Hal ini sama dengan alam semesta, dunia, dan manusia yang sudah menjadi satu
bagian dari ciptaan dan telah mempunyai suatu garisan kehidupan. Tiga hal yang
sudah mempunyai jalan dan cerita tersendiri dari sang Maha Pencipta. Merubah
dan dirubah jalan hidupnya adalah kehendak dan kuasa sang pencipta.
Apa
itu yang dinamakan takdir?
Banyak
manusia yang mengatakan bahwa dirinya tak bisa merubah takdir karena takdir
adalah garisan kehidupan yang sudah ditentukan oleh sang Maha Segalanya bagi
kehidupan kita. Apabila konsep takdir yang telah melekat pada kehidupan manusia
ini dimaknai secara harfiah oleh manusia dengan tipe seperti serangga mikropis
yang hanya tinggal diam di dasar sela-sela bulu halus kelinci putih, manusia
dengan tipe itu akan semakin nyaman diam di tempatnya, akan semakin acuh dengan
dunia dan kehidupannya. Manusia dengan tipe seperti itu akan menganggap bahwa
apa yang terjadi memang sudah selayaknya diterima dan tidak perlu menggunakan
banyak effort dalam menjalaninya. Sebanyak apapun effort yang akan dilakukan
tidak akan pernah merubah takdir, pikir mereka.
Substansi
pada kasus ini berbicara mengenai bagaimana manusia memaknai hidup, bagaimana
manusia dapat berusaha keras membuat hidup benar-benar hidup. Pada kasus
kelinci yang menjadi bagian dari suatu pertunjukkan sulap ini dapat diartikan
bahwa hidup yang dijalani oleh manusia juga penuh dengan misteri, memang bukan
menggunakan trik sulap, tetapi kehidupan ini sudah dapat menunjukkan bahwa
semua tak dapat diterima oleh akal sehat. Terlalu banyak kemungkinan yang
terjadi di tengah-tengah kehidupan. Semua berkutat pada mungkin atau tidak
mungkin. Seperti trik sulap yang penuh dengan hal-hal ajaib di luar nalar
manusia.
Manusia
dengan tipe seperti serangga mikropis pada sela-sela bulu halus kelinci yang
mencoba memanjat keluar akan selalu mengalami suatu pengalaman luar biasa dalam
hidup. Hidup yang penuh dengan kemungkinan ini membuat manusia dengan tipe ini
semakin berjaya dalam menjalaninya. Manusia dengan tipe ini akan selalu
mempunyai rasa ingin tahu terhadap apa yang ada di sekitarnya, mereka akan
selalu berusaha keras meskipun mereka juga mengenal akan adanya takdir, mereka
percaya akan adanya takdir, tetapi mereka tidak tinggal diam dengan hidupnya.

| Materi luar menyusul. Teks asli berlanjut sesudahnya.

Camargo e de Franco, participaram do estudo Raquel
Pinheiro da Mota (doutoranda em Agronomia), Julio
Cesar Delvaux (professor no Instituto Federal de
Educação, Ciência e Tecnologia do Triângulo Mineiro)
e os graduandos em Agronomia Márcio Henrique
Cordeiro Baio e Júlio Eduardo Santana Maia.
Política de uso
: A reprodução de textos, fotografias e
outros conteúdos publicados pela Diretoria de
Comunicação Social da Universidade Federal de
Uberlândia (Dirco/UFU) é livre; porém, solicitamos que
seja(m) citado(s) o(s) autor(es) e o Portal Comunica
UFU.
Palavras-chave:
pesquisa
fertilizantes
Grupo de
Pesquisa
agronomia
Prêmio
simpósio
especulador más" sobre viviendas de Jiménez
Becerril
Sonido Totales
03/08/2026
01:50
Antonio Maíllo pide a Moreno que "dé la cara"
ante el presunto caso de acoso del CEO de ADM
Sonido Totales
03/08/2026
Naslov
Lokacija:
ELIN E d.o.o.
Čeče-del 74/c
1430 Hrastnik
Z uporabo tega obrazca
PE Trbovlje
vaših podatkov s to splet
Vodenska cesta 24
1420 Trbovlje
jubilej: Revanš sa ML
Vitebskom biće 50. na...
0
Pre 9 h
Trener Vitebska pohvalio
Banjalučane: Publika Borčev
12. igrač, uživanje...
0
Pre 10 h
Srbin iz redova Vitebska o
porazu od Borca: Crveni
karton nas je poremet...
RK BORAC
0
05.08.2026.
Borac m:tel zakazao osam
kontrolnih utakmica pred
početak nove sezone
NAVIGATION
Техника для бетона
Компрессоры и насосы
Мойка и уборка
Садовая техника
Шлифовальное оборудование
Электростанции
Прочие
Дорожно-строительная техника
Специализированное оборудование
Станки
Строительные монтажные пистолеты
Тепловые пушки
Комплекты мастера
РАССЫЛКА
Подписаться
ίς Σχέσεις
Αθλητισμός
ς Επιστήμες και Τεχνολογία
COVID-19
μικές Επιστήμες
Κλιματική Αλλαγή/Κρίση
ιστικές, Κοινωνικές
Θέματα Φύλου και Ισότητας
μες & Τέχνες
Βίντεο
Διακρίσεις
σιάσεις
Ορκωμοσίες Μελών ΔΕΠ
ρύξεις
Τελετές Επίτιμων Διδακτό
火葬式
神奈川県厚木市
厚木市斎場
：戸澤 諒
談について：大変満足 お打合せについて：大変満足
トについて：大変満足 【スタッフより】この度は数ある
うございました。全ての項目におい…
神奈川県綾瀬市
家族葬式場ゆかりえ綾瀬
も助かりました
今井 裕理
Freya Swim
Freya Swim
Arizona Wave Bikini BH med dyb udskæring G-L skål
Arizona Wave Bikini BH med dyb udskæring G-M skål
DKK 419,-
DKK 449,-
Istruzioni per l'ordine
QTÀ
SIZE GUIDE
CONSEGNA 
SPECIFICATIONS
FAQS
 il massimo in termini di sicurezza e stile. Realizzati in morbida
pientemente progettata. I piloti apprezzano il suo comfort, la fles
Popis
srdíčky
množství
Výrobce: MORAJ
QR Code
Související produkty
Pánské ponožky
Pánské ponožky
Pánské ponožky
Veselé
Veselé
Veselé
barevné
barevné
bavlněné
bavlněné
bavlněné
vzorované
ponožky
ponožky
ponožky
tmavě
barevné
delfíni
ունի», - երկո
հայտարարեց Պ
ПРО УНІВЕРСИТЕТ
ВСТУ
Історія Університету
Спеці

Memang hidup penuh dengan ketidakpastian, tetapi sebagai seorang manusia yang
mempunyai tujuan hidup, bagaimana caranya agar tujuannya tetap tercapai
meskipun banyak ketidakmungkinan yang akan menghampirinya.
Jadi,
bila memandang kehidupan dari kasus topi pesulap dan kelinci putih beserta
serangga mikropis yang ada pada sela-sela bulu halusnya, dapat dimaknai bahwa
alam semesta, dunia, dan manusia adalah tiga hal yang menjadi satu kesatuan.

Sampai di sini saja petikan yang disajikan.